Collision resolution has many implementations, and the simplest one is to just go to the next empty element in the array. This simple solution has other problems though, so finding the right resolution algorithm is also a good excercise for hashtables.
Hashtables can also grow, if they fill up completely (or close to), and this is usually done by creating a new array of the new size, and calculating all the indexes once more, and placing the items into the new array in their new locations.
The function that reduces the key to a number does not produce a linear value, ie. "AAA" becomes 1, then "AAB" becomes 2, so the hashtable is not sorted by any typical value.
There is a good wikipedia article available on the subject as well, here.
lassevk's answer is very good, but might contain a little too much detail. Here is the executive summary. I am intentionally omitting certain relevant information which you can safely ignore 99% of the time.
There is no important difference between hash tables and hash maps 99% of the time.
Hash tables are magic
Seriously. Its a magic data structure which all but guarantees three things. (There are exceptions. You can largely ignore them, although learning them someday might be useful for you.)
1) Everything in the hash table is part of a pair -- there is a key and a value. You put in and get out data by specifying the key you are operating on.
2) If you are doing anything by a single key on a hash table, it is blazingly fast. This implies that put(key,value), get(key), contains(key), and remove(key) are all really fast.
3) Generic hash tables fail at doing anything not listed in #2! (By "fail", we mean they are blazingly slow.)
When do we use hash tables?
We use hash tables when their magic fits our problem.
For example, caching frequently ends up using a hash table -- for example, let's say we have 45,000 students in a university and some process needs to hold on to records for all of them. If you routinely refer to student by ID number, then a ID => student cache makes excellent sense. The operation you are optimizing for this cache is fast lookup.
Hashes are also extraordinarily useful for storing relationships between data when you don't want to go whole hog and alter the objects themselves. For example, during course registration, it might be a good idea to be able to relate students to the classes they are taking. However, for whatever reason you might not want the Student object itself to know about that. Use a studentToClassRegistration hash and keep it around while you do whatever it is you need to do.

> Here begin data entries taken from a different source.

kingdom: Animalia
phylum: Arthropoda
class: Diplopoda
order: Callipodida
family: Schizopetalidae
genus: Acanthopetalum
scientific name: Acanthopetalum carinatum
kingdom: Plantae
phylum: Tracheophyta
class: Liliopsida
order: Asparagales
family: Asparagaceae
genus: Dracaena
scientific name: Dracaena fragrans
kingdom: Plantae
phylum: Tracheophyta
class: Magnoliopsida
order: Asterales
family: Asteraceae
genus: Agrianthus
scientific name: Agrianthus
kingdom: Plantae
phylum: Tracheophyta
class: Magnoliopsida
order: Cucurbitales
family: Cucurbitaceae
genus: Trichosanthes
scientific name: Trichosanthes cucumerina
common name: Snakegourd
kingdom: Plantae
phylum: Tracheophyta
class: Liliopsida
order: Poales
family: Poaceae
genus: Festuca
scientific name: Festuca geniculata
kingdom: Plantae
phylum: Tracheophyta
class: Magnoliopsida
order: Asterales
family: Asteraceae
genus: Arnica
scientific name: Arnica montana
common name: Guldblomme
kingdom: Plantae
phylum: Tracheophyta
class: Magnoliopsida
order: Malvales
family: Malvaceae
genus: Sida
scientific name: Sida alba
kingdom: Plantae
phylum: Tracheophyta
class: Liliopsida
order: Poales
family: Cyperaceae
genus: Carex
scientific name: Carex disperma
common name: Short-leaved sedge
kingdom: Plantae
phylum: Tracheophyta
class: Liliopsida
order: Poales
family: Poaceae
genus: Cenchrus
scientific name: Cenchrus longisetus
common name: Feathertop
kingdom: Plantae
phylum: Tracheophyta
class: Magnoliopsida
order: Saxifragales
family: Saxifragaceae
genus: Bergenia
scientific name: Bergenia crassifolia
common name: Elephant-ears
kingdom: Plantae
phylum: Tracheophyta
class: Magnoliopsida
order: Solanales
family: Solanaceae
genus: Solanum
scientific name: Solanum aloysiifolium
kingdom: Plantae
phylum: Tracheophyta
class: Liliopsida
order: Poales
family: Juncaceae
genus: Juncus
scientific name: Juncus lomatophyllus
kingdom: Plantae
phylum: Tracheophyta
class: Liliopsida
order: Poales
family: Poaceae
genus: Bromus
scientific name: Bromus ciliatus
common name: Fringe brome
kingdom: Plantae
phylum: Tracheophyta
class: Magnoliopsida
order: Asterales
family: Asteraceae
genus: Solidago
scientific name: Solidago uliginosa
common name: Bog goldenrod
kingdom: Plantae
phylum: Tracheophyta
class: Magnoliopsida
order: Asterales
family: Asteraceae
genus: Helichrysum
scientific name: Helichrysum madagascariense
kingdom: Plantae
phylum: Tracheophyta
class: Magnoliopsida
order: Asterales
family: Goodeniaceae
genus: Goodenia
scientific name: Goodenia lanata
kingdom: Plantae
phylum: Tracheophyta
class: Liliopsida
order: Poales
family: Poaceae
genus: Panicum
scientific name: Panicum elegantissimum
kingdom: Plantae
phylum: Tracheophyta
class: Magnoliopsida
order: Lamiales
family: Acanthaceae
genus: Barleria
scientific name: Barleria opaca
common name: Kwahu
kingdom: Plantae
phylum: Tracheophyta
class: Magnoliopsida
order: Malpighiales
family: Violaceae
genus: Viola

They also make a fairly good first choice for a data structure except when you need to do one of the following:
When Not To Use Hash Tables
Iterate over the elements. Hash tables typically do not do iteration very well. (Generic ones, that is. Particular implementations sometimes contain linked lists which are used to make iterating over them suck less. For example, in Java, LinkedHashMap lets you iterate over keys or values quickly.)
Sorting. If you can't iterate, sorting is a royal pain, too.
Going from value to key. Use two hash tables. Trust me, I just saved you a lot of pain.
if you are talking in terms of Java, both are collections which allow objects addition, deletion and updation and use Hasing algorithms internally.
The significant difference however, if we talk in reference to Java, is that hashtables are inherently synchronized and hence are thread safe while the hash maps are not thread safe collection.
Apart from the synchronization, the internal mechanism to store and retrieve objects is hashing in both the cases.
If you need to see how Hashing works, I would recommend a bit of googling on Data Structers and hashing techniques.
Hashtables/hashmaps associate a value (called 'key' for disambiguation purposes) with another value. You can think them as kind of a dictionary (word: definition) or a database record (key: data).